A recente execução de Ruy Ferraz Fontes, ex-delegado-geral de São Paulo, não choca apenas pela brutalidade, mas pela exposição surpreendente deliberada de alguém que conhecia como poucos o submundo do crime organizado brasileiro.
Com efeito , Fontes, jurado de morte ao menos desde 2019 , por ordem expressa da alta cúpula do PCC, tinha ciência concreta das ameaças: relatórios sigilosos, cartas interceptadas e informações de inteligência reiteravam que seu nome era alvo prioritário da facção; confirmando em depoimentos próprios que havia “uma ordem para matar autoridades, e meu nome estava entre elas”.
Ainda assim , depois de aposentado e afastado do aparato protetivo da linha de frente, instalou-se em funções públicas de relevante poder como secretário municipal da Prefeitura de Praia Grande .

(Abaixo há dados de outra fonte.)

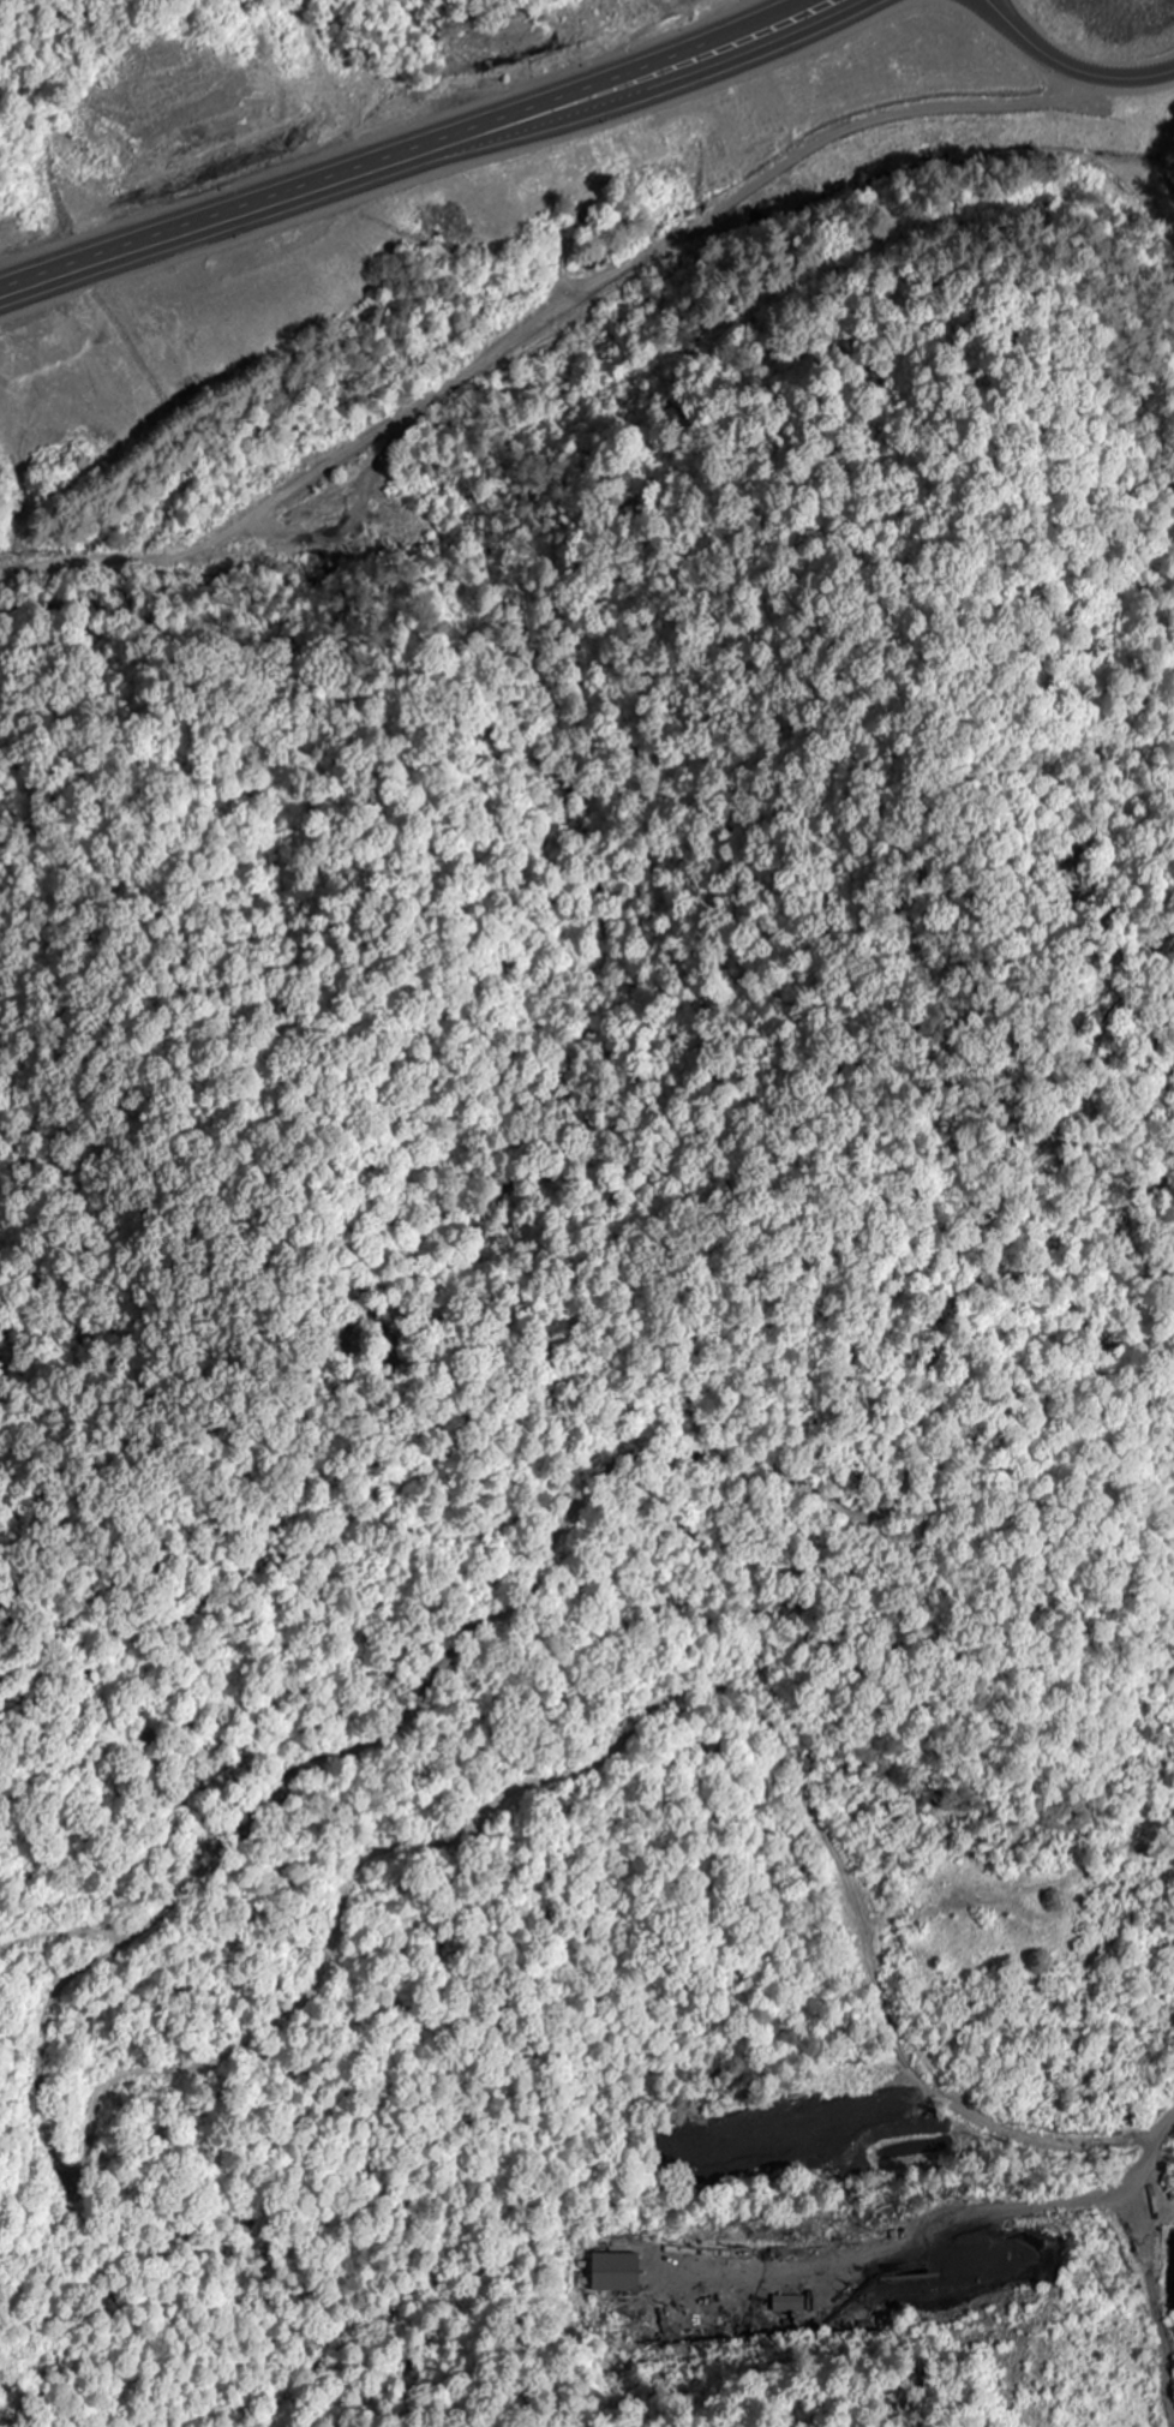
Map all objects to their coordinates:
building: (803, 1)
road: (1066, 68)
road: (418, 155)
road: (529, 312)
road: (1163, 2132)
building: (615, 2273)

Na região sensível da Baixada Santista : “território inimigo”, para quem carrega esse histórico de enfrentamento.
Conforme as suas palavras: “estou sozinho no meio deles” !
Que me desculpem quem afirmar o contrário , mas a Baixada Santista não é ninho ou reduto do PCC…
Mas Praia Grande virou território de policiais corruptos com carreira na Capital; a exemplo dos que foram capturados pela Polícia Federal.
Ora , mas já que assim considerava esta região e sabendo que “estava no meio deles” sua imprudência com a própria proteção causa perplexidade.
Não são raros os exemplos de policiais – mesmo menos vistos – que redobram estratégias de autoproteção, alteram trajetórias, limitam aparições públicas e cultivam o anonimato quase obsessivamente após aposentadoria.
O caso de Fontes, no entanto, revela uma mistura de autodeclarado amor pelo trabalho , um pessoal senso de dever institucional e autoconfiança inapropriada para quem esteve durante décadas na linha de combate.
Tal postura pode ter subestimado a existência de outros desafetos além do PCC , com capacidade logística e conhecimento institucional da segurança pública na Praia Grande.
Pelo que pode se perceber : muita vigilância eletrônica e quase nenhuma vigilância humana nas ruas.
Vale dizer: muito investimento em tecnologia e quase nenhum investimento em policiais.
Outros, porém, podem enxergar laços ainda mais profundos: a dificuldade de romper com a vida pública, com o prestígio e o sentimento de pertencimento ao ofício para o qual se foi moldado, quase sempre à custa do próprio anonimato e segurança.
Além de ser um homem tido como muito rico , dificilmente faltariam a alguém com o currículo de Fontes alternativas de trabalho e subsistência mais seguras: CEO em empresas de segurança, consultor jurídico, conferencista, docente ; funções em que tantos policiais brasileiros de escalonamento máximo optam quando da aposentadoria planejada , em muitos casos , com robusto aparato de proteção pessoal e familiar.
A escolha por permanecer em terreno hostil, exposta à mira de uma facção que já provou sua capacidade de planejamento e vingança – servidos a frio – é de causar espanto.
Questionamos : era amor pelo trabalho ou amor por uma cadeira ainda mais poderosa e rentável ?
Ora , se amava tanto trabalhar poderia permanecer no cargo de delegado até completar 75 anos ; como muitos dos delegados de classe especial fazem ; alguns ex-delegado gerais , inclusive!
A ação que o vitimou foi marcada por armamento pesado, carros queimados e estratégia de combate típico de operações paramilitares ; padrão que revela o grau de organização e a frieza dos executores.
Não foi morte inesperada: foi a execução de quem, à sua maneira, optou por desafiar ou desprezar o risco, mantendo funções e visibilidade típicas do “velho policial vocacionado do comigo não acontece”, cuja identidade, muitas vezes, se confunde trágica e inseparavelmente com o próprio ofício.
Este crime serve, assim, de alerta dramático para milhares em situações semelhantes : no Brasil, a linha entre o desejo de dever e o sentimento de onipotência , decorrente de natural bravura e inteligência , podem ser fatais quando o adversário é uma organização criminosa ; ainda mais se se confirmar a autoria como sendo do PCC.
O caso Fontes reitera – além do desapego – necessidade imperiosa de planejamento defensivo, anonimato e estratégias de proteção permanente para todos aqueles que, um dia, ousaram combater não um crime comum ; mas um poder que se arvora em Estado paralelo, dotado de memória, alcance e até prazer de vingança.
Enfim, se aposentar da polícia para ir viver no meio de bandidos não foi morte anunciada , foi estupidez confessada…Ou a “vis atractiva” era inenarrável e irrecusável?
Seja como for , não foi uma “buena ideia” merecedora de peninha!